-- DATA LISTING --
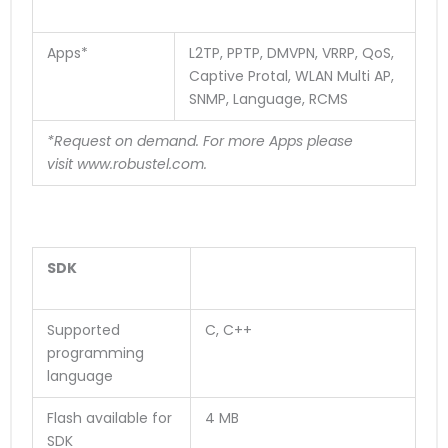
Apps*
L2TP, PPTP, DMVPN, VRRP, QoS,
Captive Protal, WLAN Multi AP,
SNMP, Language, RCMS
*Request on demand. For more Apps please
visit
www.robustel.com
.
SDK
Supported
C, C++
programming
language
Flash available for
4 MB
SDK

-- WORK REQUIRED --
Only the pictures stay out. Every other part of the listing is to be copied exactly.

-- TASK SOLUTION --
Apps*
L2TP, PPTP, DMVPN, VRRP, QoS,
Captive Protal, WLAN Multi AP,
SNMP, Language, RCMS
*Request on demand. For more Apps please
visit
www.robustel.com
.
SDK
Supported
C, C++
programming
language
Flash available for
4 MB
SDK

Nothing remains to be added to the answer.